Dans le Massachusetts et le New Hampshire, ces exceptions peuvent s’appliquer à partir de 12 ans. En Floride, un juge a la possibilité d’accorder une licence de mariage si la fille est enceinte, quel que soit son âge. Selon Unchained At Last, une ONG américaine qui lutte contre les mariages arrangés ou forcés, 27 États n’ont pas fixé l’âge minimum légal pour le mariage.”
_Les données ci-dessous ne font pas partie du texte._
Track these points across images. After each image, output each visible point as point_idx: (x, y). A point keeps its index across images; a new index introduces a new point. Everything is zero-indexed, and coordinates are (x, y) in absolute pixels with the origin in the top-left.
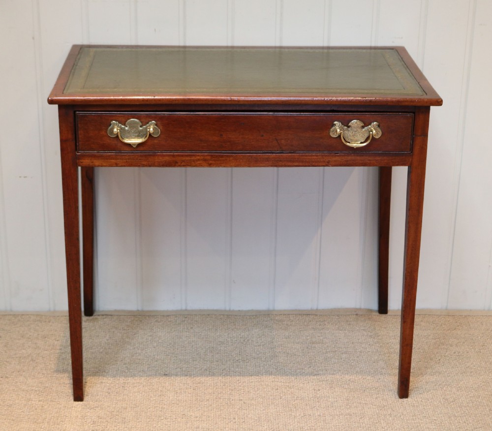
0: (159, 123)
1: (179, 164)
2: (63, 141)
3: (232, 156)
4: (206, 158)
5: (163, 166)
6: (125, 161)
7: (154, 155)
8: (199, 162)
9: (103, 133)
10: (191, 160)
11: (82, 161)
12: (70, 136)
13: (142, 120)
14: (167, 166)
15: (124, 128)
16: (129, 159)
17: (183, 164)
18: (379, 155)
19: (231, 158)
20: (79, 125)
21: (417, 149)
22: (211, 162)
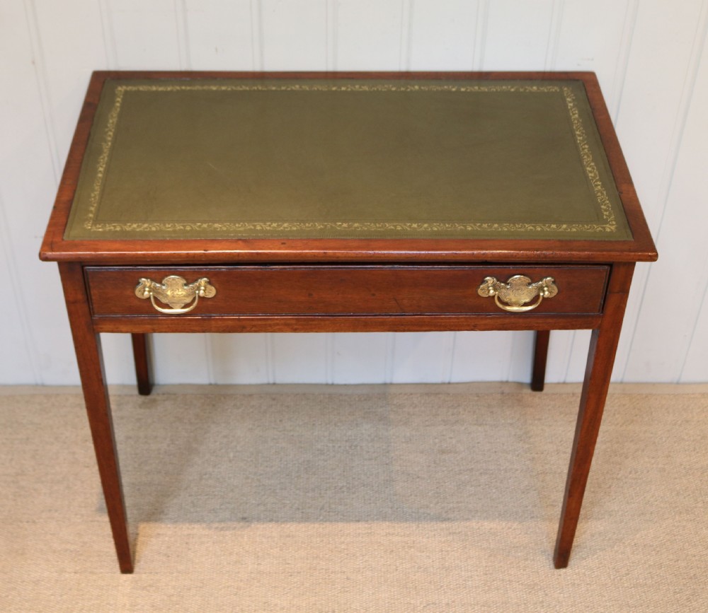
0: (213, 280)
1: (248, 329)
2: (70, 304)
3: (328, 320)
4: (288, 322)
5: (224, 331)
6: (166, 326)
7: (209, 320)
8: (278, 327)
9: (128, 293)
10: (266, 325)
11: (101, 326)
12: (80, 296)
13: (186, 277)
14: (229, 332)
15: (161, 287)
16: (172, 324)
17: (253, 329)
18: (553, 317)
19: (327, 322)
20: (91, 284)
21: (610, 309)
22: (295, 327)
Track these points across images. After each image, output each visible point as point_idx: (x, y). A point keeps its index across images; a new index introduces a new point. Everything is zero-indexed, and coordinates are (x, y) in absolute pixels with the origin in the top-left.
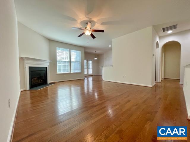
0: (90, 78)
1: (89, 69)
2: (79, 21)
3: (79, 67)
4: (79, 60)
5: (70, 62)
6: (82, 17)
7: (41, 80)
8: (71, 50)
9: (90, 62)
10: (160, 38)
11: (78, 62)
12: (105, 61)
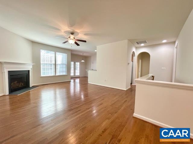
0: (77, 80)
1: (76, 71)
2: (63, 31)
3: (65, 69)
4: (65, 62)
5: (55, 64)
6: (65, 28)
7: (22, 84)
8: (57, 53)
9: (78, 64)
10: (136, 48)
11: (64, 64)
12: (92, 64)
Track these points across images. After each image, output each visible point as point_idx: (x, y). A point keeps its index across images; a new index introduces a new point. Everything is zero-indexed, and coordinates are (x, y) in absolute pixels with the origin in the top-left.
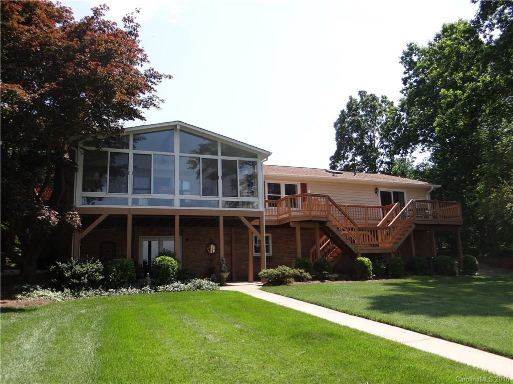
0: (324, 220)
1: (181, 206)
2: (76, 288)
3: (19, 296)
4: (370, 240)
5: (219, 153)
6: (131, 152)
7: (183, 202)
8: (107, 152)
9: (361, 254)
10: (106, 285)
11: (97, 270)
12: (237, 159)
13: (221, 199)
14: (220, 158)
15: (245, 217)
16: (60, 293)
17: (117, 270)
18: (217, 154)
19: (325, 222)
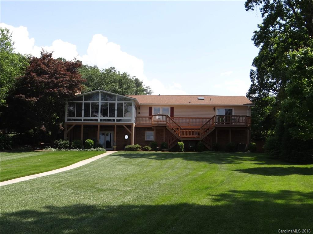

Une situation qui s’améliore ?

À son échelle, Stephanie Sinclair essaie tant bien que mal de changer les choses, d’améliorer les conditions de vie des enfants et de réveiller les consciences concernant le droit des femmes. Pour preuve, Too Young to Wed a été créée par la photographe comme une association. Elle travaille avec des ONG de différents pays pour aider à construire des écoles, pour apporter des bourses scolaires aux enfants défavorisés et reconstruire des maisons après des catastrophes naturelles. Quand on lui demande si elle pense que la situation s’améliorera dans un futur proche, elle répond : 

“Je me suis rendue compte que lorsque ces familles comprennent le mal qu’elles font à leurs filles, la situation s’améliore. Par exemple, l’Éthiopienne Destaye, lorsqu’elle a accouché, a souffert d’une hémorragie et quand son mari s’est rendu compte des conséquences de cette grossesse précoce, il a aussi pris conscience de la gravité de la chose.

Je suis toujours en contact avec son mari, cela fait plus de dix ans que je le connais et désormais il fait partie des anciens de la communauté. Il a conscience de toutes ces problématiques et aujourd’hui, il contribue à améliorer la condition de ces femmes dans son village. Il avait laissé sa femme continuer l’école durant deux ans après leur mariage, puis quand elle est tombée enceinte, il n’était plus possible qu’elle aille à l’école et dorénavant, leur foyer souffre de ce manque d’éducation, financièrement.

Il y a deux parties positives dans mon expo : des portraits d’Africaines qui luttent contre les mariages des petites filles, et une partie sur l’Inde où ces enfants comprennent qu’elle ne sont pas obligées de dire oui au mariage et qu’au contraire, elles reçoivent un soutien important lorsqu’elles disent non. La situation s’améliore lentement car actuellement, une petite fille est encore mariée de force toutes les deux secondes.”

“Too Young To Wed” exposée jusqu’au 24 septembre 2017 à l’Arche du Photojournalisme.